As the son of a Vietnam veteran, Lett has a personal connection to the same men and women Valentines for Veterans recognizes.

"This was my first time participating in Val's for Vets, and I volunteered to show my appreciation for what they did for our country," he said. 

Jeanne M. Holm Center for Officer Accessions and Citizen Development, financial services technician, Senior Airman Alexander Stojadinovic explained that he volunteered for Valentines for Vets because getting to interact with veterans is something that is personal.

"I love the military and am from a military family.
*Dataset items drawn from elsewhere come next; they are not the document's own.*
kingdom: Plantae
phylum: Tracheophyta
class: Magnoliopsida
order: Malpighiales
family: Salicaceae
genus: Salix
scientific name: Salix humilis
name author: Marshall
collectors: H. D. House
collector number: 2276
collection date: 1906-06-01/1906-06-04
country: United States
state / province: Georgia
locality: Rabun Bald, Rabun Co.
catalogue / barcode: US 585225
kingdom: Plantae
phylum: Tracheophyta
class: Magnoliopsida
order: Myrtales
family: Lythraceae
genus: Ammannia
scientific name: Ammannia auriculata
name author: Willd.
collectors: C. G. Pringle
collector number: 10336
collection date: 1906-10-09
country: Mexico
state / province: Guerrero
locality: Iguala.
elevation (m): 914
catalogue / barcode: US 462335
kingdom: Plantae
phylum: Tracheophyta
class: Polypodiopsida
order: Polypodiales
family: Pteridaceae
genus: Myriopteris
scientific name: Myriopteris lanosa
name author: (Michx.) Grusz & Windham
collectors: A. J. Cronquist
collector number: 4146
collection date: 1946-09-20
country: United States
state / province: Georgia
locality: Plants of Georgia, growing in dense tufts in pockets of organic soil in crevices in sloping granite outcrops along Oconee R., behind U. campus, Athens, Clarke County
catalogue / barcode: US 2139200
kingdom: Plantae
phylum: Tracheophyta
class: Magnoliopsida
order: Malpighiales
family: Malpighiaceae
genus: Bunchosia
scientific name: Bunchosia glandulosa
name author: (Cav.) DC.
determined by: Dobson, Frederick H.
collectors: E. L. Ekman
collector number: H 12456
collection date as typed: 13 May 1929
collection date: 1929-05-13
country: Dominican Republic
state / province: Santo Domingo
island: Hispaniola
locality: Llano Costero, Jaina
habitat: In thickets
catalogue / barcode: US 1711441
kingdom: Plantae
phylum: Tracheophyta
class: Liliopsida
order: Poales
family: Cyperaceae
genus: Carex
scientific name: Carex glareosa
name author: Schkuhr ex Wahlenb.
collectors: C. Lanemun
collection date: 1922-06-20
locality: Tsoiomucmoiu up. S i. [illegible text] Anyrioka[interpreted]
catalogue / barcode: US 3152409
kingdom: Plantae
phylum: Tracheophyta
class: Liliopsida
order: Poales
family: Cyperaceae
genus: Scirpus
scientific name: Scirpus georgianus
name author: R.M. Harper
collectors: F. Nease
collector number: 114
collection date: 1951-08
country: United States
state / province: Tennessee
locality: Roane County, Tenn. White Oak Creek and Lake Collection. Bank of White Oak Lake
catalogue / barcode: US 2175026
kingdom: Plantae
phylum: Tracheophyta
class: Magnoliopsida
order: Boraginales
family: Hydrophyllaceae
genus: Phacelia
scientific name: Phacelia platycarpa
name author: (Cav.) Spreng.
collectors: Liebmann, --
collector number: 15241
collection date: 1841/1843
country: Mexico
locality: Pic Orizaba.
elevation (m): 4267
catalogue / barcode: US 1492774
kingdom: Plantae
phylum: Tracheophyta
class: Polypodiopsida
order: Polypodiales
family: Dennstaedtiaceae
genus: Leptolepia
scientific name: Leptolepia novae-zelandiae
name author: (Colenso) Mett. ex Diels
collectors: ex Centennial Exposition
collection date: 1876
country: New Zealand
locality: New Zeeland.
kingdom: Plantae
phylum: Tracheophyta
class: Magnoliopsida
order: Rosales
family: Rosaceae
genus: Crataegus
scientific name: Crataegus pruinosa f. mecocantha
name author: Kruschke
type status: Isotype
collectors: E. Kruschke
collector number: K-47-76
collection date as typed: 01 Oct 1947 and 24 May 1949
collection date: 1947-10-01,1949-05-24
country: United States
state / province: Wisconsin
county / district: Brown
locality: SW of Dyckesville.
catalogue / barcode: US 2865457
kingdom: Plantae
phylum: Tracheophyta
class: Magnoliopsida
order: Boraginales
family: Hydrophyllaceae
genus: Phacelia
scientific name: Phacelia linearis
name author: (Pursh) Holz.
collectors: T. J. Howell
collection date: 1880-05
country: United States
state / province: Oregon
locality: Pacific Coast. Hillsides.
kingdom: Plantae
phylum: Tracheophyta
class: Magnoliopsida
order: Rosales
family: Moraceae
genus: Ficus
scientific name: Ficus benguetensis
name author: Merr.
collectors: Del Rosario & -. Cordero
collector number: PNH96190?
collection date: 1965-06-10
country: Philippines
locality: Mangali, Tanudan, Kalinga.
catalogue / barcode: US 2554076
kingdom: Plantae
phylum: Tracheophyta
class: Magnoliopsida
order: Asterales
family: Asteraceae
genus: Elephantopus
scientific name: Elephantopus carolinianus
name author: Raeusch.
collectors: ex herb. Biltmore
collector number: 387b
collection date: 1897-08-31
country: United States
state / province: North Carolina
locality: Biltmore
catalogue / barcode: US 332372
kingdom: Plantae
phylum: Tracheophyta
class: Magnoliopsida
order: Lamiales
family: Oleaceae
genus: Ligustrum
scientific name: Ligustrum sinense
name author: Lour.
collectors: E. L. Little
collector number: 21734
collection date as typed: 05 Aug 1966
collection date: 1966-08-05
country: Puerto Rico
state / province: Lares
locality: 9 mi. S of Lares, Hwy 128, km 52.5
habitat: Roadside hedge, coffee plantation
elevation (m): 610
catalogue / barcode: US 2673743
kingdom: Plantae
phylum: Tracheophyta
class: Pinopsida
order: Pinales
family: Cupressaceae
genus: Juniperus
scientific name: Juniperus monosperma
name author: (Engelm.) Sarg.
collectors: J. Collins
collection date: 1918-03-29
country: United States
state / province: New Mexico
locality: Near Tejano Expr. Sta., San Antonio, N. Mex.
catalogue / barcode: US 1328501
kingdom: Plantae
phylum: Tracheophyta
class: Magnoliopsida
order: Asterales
I always heard stories growing up and this event allowed me the opportunity to interact with past and present vets," Stojadinovic said. "It was great to sit and talk with a few of the veterans and hear their stories from when they served."

According to the United States Department of Veterans Affairs, there are more than 21 million veterans in the U.S. and 413,618 veterans in Alabama, and, whether past or present, most military members agree there is a sense of comradery between veterans that passes through generations.

"One of the Air University's mission goals is to launch leaders of character, in order to build tomorrow's Airman today," said Lt. Gen. Steven L. Kwast, commander of Air University. "We must have reverence for all of our brothers and sisters in arms, past and present. It's stated in our Airman's Creed, "I am faithful to a proud heritage, a tradition of honor, and a legacy of valor. I cherish the opportunity to celebrate our service members, past and present, that's why we, as a community, make time for our veterans."